E não queria alongar-me mais. Concentrei-me quase exclusivamente na alta dos preços, dada a grande importância que tem assumido, o que não significa que outros problemas não mereçam também a maior atenção.
Um deles é o da situação do funcionalismo público. Promete o Governo para 1973 providências para a melhorar, a que o Sr. Presidente do Conselho se referiu em recente comunicação ao País. Com a subida do custo de vida tornam-se imperiosas melhorias de vencimento que evitem a degradação progressiva da máquina administrativa do Estado a que temos assistido. Mas era absolutamente indispensável uma reforma contínua dos métodos e um repensar das estruturas para dar à administração a produtividade de trabalho e a celeridade de processos exigidas nos tempos em que vivemos.
Não queria terminar sem uma breve referência ao acordo estabelecido com o Mercado Comum, cuja ratificação a Assembleia vai discutir nos próximos dias.

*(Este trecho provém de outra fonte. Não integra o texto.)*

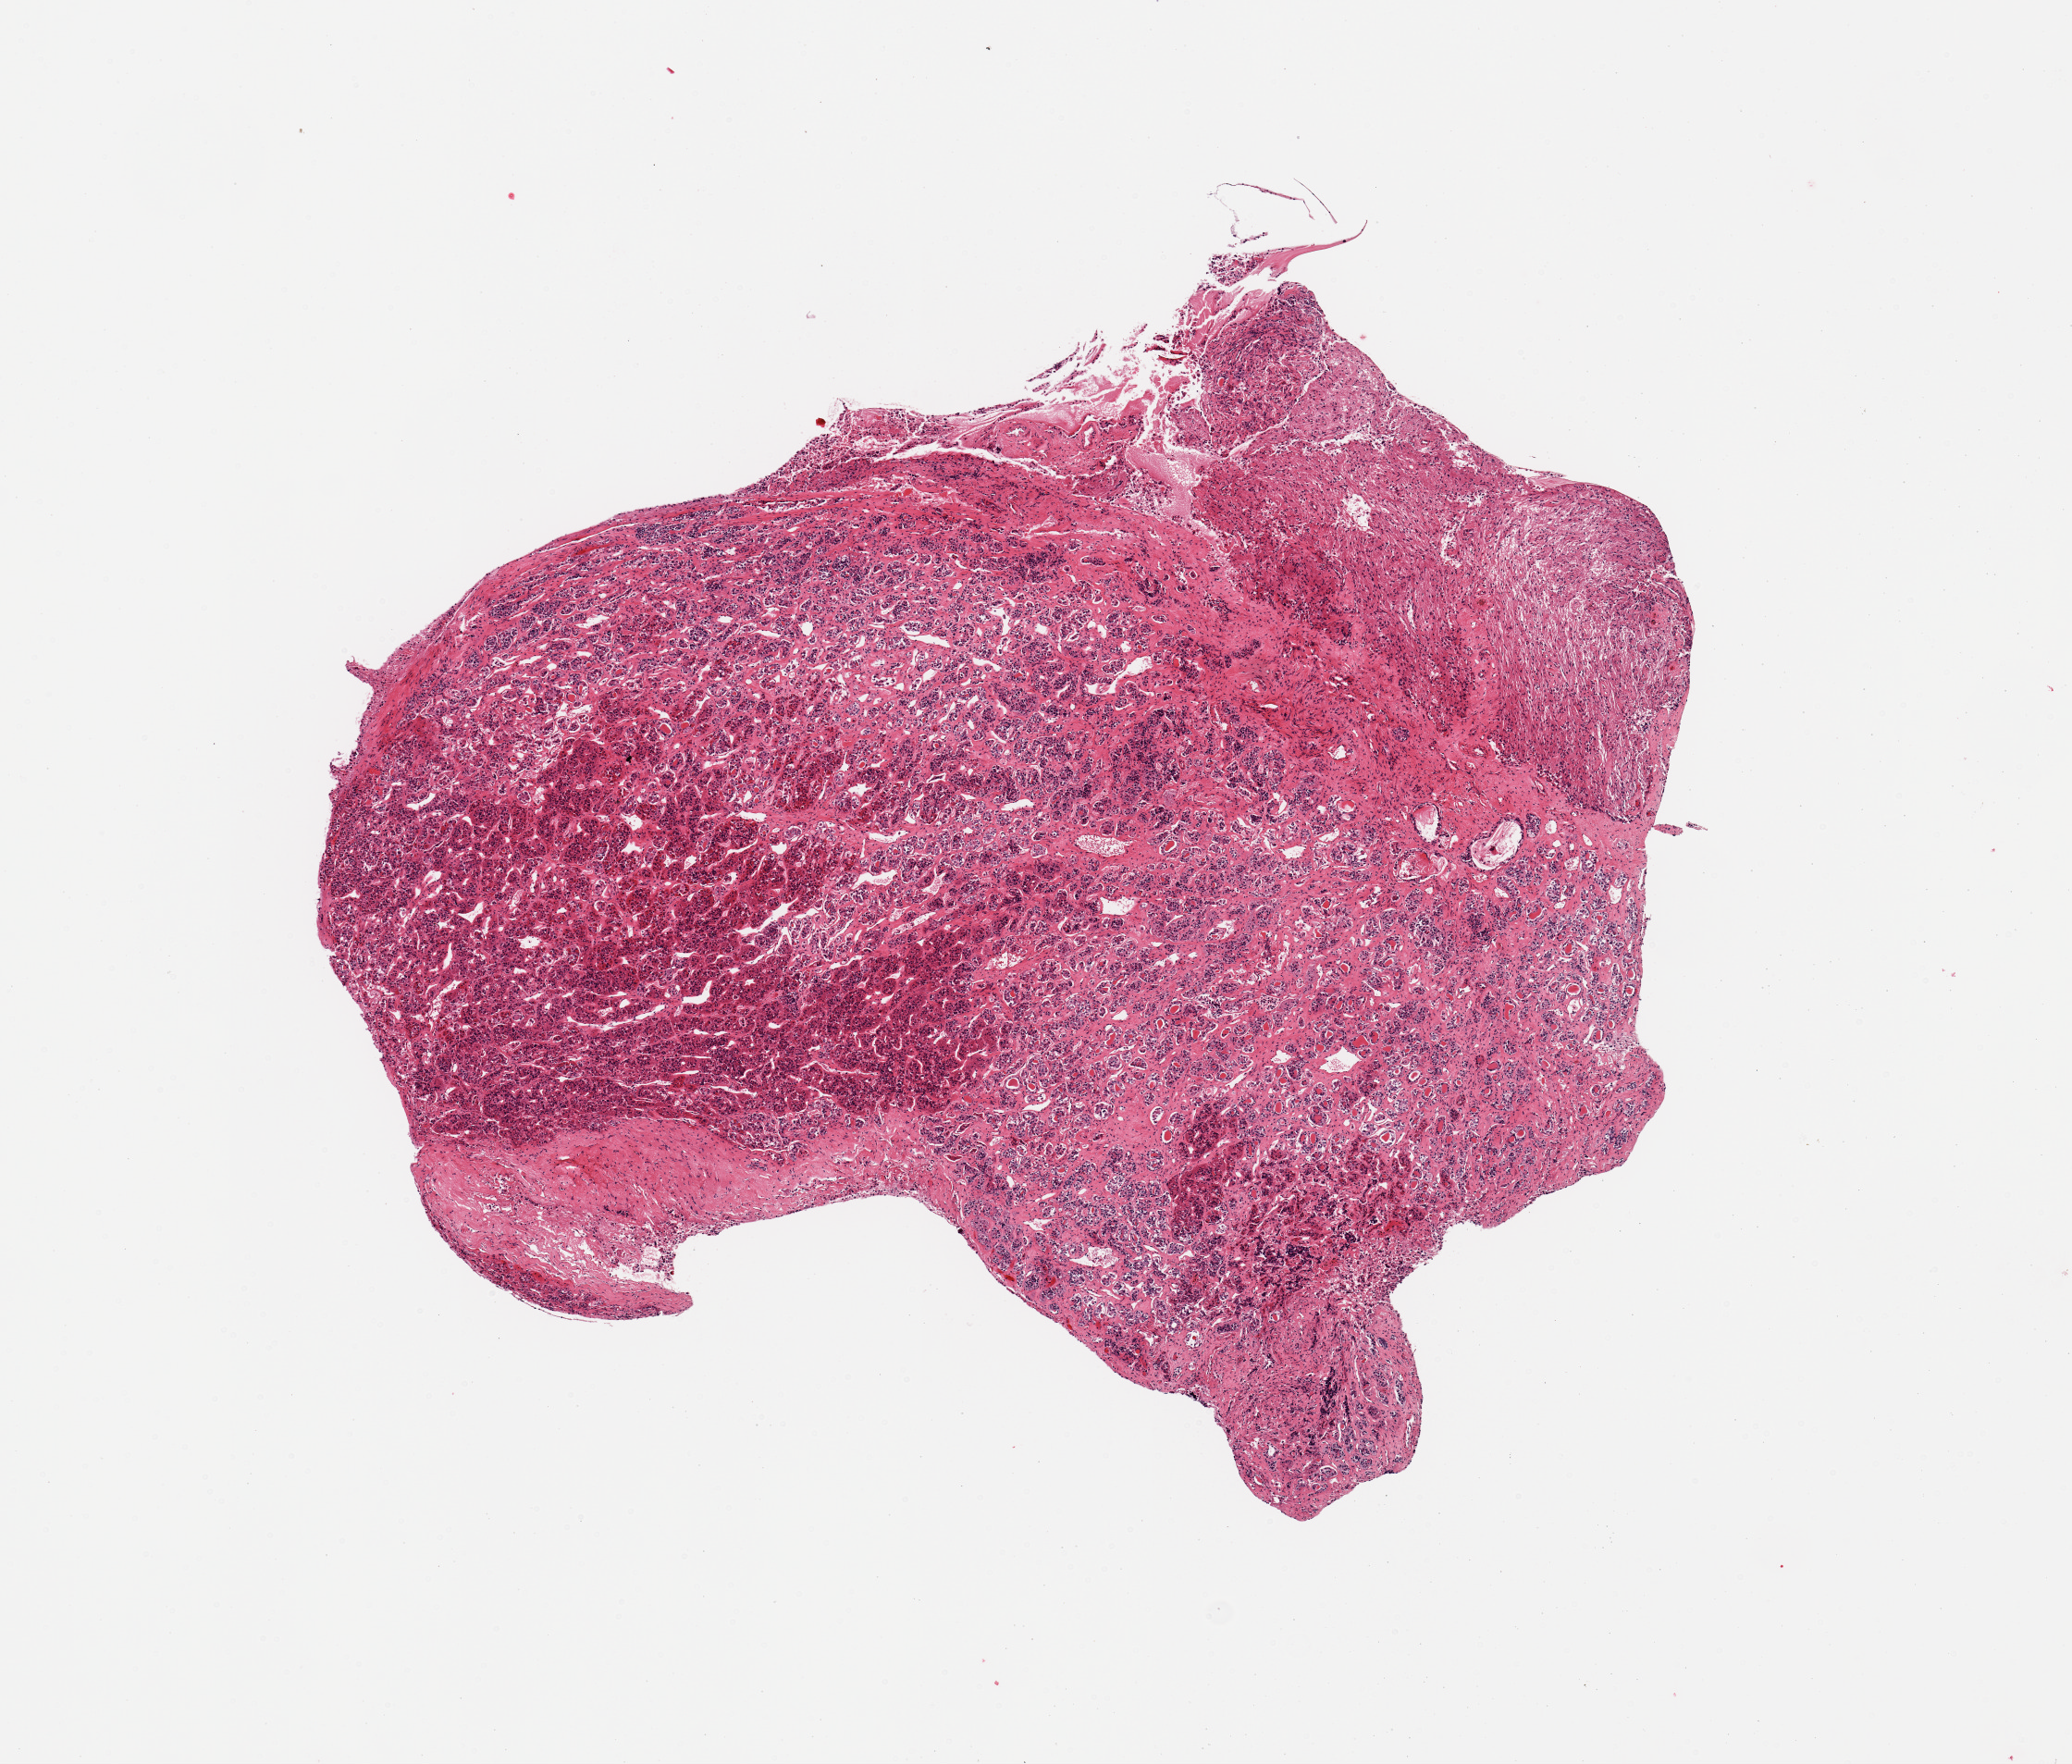
Digitized hematoxylin and eosin (H&E)-stained section, a low-resolution overview of the entire scanned area, about 8.9 x 7.5 mm (from a 20x scan); PAXgene-fixed, paraffin-embedded tissue; section of pituitary (target tissue); tissue donor sample. Male donor.
Pathologist's review note for this sample: 1 piece; adenohypophysis and neurohypophysis present.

É uma nova perspectiva que se abre e que vai, sem sombra de dúvida, influenciar fortemente o nosso futuro. Encaro-a com muita esperança, apenas ensombrada pela dúvida de se saberemos aproveitar devidamente os anos de adaptação, e que não são muitos, que nos restam. É um esforço colectivo que se impõe, mas ele exigirá, antes de tudo, uma informação intensa e completa aos Portugueses, para que a Nação se mobilize conscientemente para a enorme e urgente tarefa que é necessário realizar.
O Sr. Ribeiro Veloso:-Sr. Presidente: Diz-se na introdução à proposta de lei de autorização para 1973 que se está ainda longe da apresentação de um quadro completo da acção governativa projectada para cada ano em matéria de política económica e financeira: E diz-se ainda que se tem afirmado ser necessária a apresentação de um diploma único que contenha as leis de autorização das receitas e despesas e o programa anual da execução do Plano de Fomento, com o enunciado completo das providências a adoptar pelo Governo no próximo ano.
Ora, como o Plano de Fomento foi aprovado pela Assembleia, não seria passível de discussão o programa anual de execução, pois, a dar-se, viria a conduzir à alteração do próprio Plano. Não me parece assim de muito interesse a do programa anual de execução do Plano de Fomento, mas o que me parece que tem verdadeiro interesse é a afirmação categórica de que se vai respeitar a ordem de precedência com os investimentos públicos previstos na parte prioritária do III Plano de Fomento. E, como essa afirmação é feita, parece-me isso o suficiente, mas, naturalmente, o mesmo não aconteceria se não houvesse qualquer plano aprovado pela Assembleia.